Requirement 1:
Pick out every line of the records that contains the string "alphaTex", and copy each one. Case counts.

Page extract:
--- begin ---

In our current age of anxiety; global politics, ecological devastation, insecurity and instability pervade our daily lives; we are constantly faced with present and imminent environmental and psychological ‘rupture’. These ruptures reveal a human moment beneath the machinations of catastrophic late capitalism doing its work. By considering this human panic as both urgency and agency, can we begin to develop ways of engaging with, and exiting from, catastrophe?
Supported by Creative Practice Lab, School of the Arts and Media, UNSW
Virginia Barratt is an Australian researcher, artist, writer and performer. She is writing a PhD at Western Sydney University, which focuses on panic, affect and deterritorialization, explored through performance, experimental poetics and vocalities. Barratt is a founding member of the cyberfeminist collective VNS Matrix. Barratt has performed widely in Australia, as well as globally, including the USA, Canada, France and Berlin. Her writing has been widely published, including in: AXON, Writing from Below, TEXT Journal, Cordite, Overland, Plinth Journal, Artlink Journal and Offshoot: Contemporary Lifewriting Methodologies and Practice in Australasia.
Jessie Boylan is an artist based on Dja Dja Wurrung country in Central Victoria, Australia. Spanning a documentary-based practice, Boylan is interested in collaborative praxes, modes of affect and disruption and uses photography, video and sound to explore environmental, social and psychological disturbances and upheaval. Boylan is member of Lumina, an Australian photography collective, the Atomic Photographers Guild, an international group who aim to render visible all aspects of the nuclear age, and the Nuclear Futures/Alphaville Community Arts Project.

--- end ---

Requirement 2:
Summarize the text on panic and catastrophe in two sentences.

(Collected data)
--- begin ---

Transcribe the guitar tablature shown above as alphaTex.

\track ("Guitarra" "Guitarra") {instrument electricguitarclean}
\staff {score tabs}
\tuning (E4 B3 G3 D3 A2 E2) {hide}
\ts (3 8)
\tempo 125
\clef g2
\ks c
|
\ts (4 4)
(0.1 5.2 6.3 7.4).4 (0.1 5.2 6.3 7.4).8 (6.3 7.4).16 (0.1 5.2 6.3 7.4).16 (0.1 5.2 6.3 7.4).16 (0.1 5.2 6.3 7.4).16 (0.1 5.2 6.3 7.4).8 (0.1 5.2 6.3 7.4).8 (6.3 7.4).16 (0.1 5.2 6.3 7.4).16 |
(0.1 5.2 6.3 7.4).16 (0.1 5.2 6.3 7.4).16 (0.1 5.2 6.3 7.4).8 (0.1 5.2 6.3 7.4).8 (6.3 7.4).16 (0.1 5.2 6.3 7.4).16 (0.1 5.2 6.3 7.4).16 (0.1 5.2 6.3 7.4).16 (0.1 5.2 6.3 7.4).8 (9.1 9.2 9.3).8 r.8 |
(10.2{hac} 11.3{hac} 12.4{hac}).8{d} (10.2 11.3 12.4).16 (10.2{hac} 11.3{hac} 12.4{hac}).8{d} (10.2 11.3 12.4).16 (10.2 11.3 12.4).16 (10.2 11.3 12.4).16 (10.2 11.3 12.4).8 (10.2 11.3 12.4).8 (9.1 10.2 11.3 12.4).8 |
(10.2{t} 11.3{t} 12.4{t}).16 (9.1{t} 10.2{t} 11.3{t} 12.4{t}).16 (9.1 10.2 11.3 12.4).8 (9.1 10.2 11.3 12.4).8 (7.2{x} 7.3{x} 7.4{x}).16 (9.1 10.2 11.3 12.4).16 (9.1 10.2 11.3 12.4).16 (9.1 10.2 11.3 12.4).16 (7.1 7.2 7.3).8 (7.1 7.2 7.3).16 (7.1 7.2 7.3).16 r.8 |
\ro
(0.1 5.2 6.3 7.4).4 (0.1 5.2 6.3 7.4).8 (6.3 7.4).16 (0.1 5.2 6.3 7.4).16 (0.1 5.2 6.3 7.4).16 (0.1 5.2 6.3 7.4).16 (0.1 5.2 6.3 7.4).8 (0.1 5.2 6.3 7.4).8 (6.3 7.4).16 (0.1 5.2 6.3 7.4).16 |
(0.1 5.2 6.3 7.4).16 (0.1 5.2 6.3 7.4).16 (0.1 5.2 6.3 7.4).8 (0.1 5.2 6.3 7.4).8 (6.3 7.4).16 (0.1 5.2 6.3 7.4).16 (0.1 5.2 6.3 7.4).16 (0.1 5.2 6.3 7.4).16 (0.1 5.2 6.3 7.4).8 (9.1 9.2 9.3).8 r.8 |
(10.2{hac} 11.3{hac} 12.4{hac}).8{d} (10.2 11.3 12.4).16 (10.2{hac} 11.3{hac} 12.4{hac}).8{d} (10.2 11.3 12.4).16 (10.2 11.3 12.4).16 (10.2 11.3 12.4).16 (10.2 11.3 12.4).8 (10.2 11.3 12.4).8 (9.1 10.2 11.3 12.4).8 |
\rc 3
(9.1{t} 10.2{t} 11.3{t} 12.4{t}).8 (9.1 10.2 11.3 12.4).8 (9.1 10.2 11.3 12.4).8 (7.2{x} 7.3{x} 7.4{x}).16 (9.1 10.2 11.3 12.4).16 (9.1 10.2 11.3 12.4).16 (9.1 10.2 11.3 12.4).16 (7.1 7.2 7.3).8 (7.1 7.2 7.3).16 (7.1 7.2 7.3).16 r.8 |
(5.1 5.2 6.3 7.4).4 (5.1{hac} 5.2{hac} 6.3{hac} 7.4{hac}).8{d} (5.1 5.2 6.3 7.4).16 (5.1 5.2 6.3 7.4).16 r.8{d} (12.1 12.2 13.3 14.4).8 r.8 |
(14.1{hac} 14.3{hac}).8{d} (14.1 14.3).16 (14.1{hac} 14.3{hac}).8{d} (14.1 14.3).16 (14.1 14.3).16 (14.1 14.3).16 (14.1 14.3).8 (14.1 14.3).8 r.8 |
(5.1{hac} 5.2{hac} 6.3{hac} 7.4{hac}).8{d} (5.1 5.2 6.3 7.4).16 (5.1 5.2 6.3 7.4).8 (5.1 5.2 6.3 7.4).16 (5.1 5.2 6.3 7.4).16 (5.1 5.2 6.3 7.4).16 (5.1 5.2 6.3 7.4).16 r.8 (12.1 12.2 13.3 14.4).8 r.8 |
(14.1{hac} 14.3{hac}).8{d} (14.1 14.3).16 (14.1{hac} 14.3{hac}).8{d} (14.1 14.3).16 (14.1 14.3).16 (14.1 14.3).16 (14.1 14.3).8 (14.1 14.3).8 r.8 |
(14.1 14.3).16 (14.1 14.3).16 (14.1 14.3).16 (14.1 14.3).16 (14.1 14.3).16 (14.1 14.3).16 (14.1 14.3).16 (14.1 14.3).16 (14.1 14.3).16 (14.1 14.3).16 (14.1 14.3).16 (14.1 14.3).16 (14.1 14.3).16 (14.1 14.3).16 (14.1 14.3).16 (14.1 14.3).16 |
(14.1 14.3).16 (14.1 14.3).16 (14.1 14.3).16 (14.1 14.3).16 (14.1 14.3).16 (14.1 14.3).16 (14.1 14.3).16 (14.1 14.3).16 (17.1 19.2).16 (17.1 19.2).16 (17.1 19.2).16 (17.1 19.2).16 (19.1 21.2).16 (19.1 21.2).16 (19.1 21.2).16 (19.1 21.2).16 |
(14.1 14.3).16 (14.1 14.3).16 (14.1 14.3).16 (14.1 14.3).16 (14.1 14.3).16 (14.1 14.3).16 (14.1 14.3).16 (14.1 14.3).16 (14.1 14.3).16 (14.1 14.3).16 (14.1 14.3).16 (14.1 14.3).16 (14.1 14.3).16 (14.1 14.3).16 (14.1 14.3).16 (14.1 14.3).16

--- end ---

Exercise output 1:
Transcribe the guitar tablature shown above as alphaTex.

Exercise output 2:
In an age of anxiety, global politics, ecological devastation, insecurity and instability expose people to environmental and psychological ruptures. The text asks whether treating human panic as both urgency and agency could help in engaging with and exiting from catastrophe, and it profiles two artists: Virginia Barratt, a researcher, writer and performer writing a PhD on panic, affect and deterritorialization, and Jessie Boylan, who uses photography, video and sound to explore environmental, social and psychological disturbances.